### WRITTEN TASK
Can you convert every line of the listing below into a numbered list, leaving out any blank lines?

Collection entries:
★ ★ ★
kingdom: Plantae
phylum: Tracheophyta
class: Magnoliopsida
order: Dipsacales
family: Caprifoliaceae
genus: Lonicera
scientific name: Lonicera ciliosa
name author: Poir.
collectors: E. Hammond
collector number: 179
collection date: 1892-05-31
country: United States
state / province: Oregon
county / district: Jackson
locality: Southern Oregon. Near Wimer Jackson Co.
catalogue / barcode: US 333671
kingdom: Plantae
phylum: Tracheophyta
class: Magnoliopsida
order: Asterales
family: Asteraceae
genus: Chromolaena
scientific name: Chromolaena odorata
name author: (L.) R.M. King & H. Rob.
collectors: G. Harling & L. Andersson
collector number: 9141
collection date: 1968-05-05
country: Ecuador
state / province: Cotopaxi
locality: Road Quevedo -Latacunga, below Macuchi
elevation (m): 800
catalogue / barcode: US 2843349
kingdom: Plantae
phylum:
★ ★ ★
### RESULT
1. kingdom: Plantae
2. phylum: Tracheophyta
3. class: Magnoliopsida
4. order: Dipsacales
5. family: Caprifoliaceae
6. genus: Lonicera
7. scientific name: Lonicera ciliosa
8. name author: Poir.
9. collectors: E. Hammond
10. collector number: 179
11. collection date: 1892-05-31
12. country: United States
13. state / province: Oregon
14. county / district: Jackson
15. locality: Southern Oregon. Near Wimer Jackson Co.
16. catalogue / barcode: US 333671
17. kingdom: Plantae
18. phylum: Tracheophyta
19. class: Magnoliopsida
20. order: Asterales
21. family: Asteraceae
22. genus: Chromolaena
23. scientific name: Chromolaena odorata
24. name author: (L.) R.M. King & H. Rob.
25. collectors: G. Harling & L. Andersson
26. collector number: 9141
27. collection date: 1968-05-05
28. country: Ecuador
29. state / province: Cotopaxi
30. locality: Road Quevedo -Latacunga, below Macuchi
31. elevation (m): 800
32. catalogue / barcode: US 2843349
33. kingdom: Plantae
34. phylum:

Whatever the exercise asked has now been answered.